Anscheinend hat die ganze Welt gut genug im Englischunterricht aufgepasst, zumindest in den Gegenden, die wir bis jetzt gesehen haben. Wir haben uns wirklich überall gut aufgehoben gefühlt. Egal, ob es bei einem Festival in Amerika, einem Konzert in Belgien oder einer Clubshow in Deutschland gewesen ist.

Zwei Zeilen, die beim Hören von „Titles“ sicher hängenbleiben, findet man im Song „The silence between“: „Hit the road as far as I can / Standing still was never part of the plan.“ Denkt man außerdem an den Titel eures Debütalbums, „The Dangers Of Standing Still“, kann man darin wohl eine Art Leitspruch entdecken, oder?

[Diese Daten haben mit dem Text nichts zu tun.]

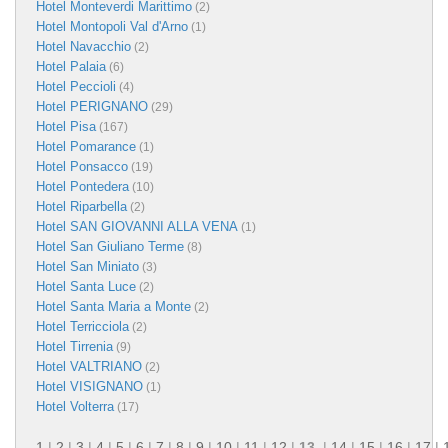
Hotel Monteverdi Marittimo
(2)
Hotel Montopoli Val d'Arno
(1)
Hotel Navacchio
(2)
Hotel Palaia
(6)
Hotel Peccioli
(4)
Hotel PERIGNANO
(29)
Hotel Pisa
(167)
Hotel Pomarance
(1)
Hotel Ponsacco
(19)
Hotel Pontedera
(10)
Hotel Riparbella
(2)
Hotel SAN GIOVANNI ALLA VENA
(1)
Hotel San Giuliano Terme
(8)
Hotel San Miniato
(3)
Hotel Santa Luce
(2)
Hotel Santa Maria a Monte
(2)
Hotel Terricciola
(2)
Hotel Tirrenia
(9)
Hotel VALTRIANO
(2)
Hotel VISIGNANO
(1)
Hotel Volterra
(17)
1
|
2
|
3
|
4
|
5
|
6
|
7
|
8
|
9
|
10
|
11
|
12
|
13
|
14
|
15
|
16
|
17
|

Wir haben als Band die Möglichkeit, viele Orte zu sehen, die nicht jeder besuchen kann. Dazu kommt, dass wir Menschen aus den unterschiedlichsten Ländern kennen lernen. Also ist dies schon eines unserer Leitprinzipien. Wir saugen alles auf, was wir zu sehen bekommen. Uns ist natürlich klar, dass wir einmaliges Glück haben, so weit über den amerikanischen Tellerrand schauen zu können. So lange wir die Gelegenheit haben, sollte es keine örtlichen Beschränkungen geben. So wächst unser Horizont. Es steckt aber noch eine andere Bedeutung darin, nämlich dass es immer weiter gehen muss, wenn man mal gerade in einer ungemütlichen Situation steckt. Ich möchte nicht altklug klingen, aber im Grunde haben wir doch fast alle unser Leben selbst in der Hand und können zumindest versuchen, es so zu gestalten, wie wir wollen.

Gab es für dich je eine Alternative zum Musikmachen?

Eigentlich nicht, und glücklicherweise muss ich mir darüber im Moment keine Gedanken machen. Ich kann mich aber noch genau daran erinnern, als wir zusammen angefangen haben, Musik zu machen. Jeder von uns war der Fixpunkt in seiner eigenen Band und wir haben irgendwann gemerkt, dass wir wohl alle auf der gleichen Wellenlänge liegen und es mal zusammen versuchen sollten. Wir hatten nie den Anspruch, die beste Band der Stadt, des Landes oder der Welt zu sein. Wir wollten uns nur musikalisch auf dem für uns interessantesten Niveau bewegen. Dass wir dabei noch über die gleichen Themen sprechen und sie zusammen verarbeiten können, ist mit das Wichtigste bei RED CITY RADIO. Wir haben eine Menge Spaß bei dem, was wir machen und ich denke, dass kommt auch so rüber.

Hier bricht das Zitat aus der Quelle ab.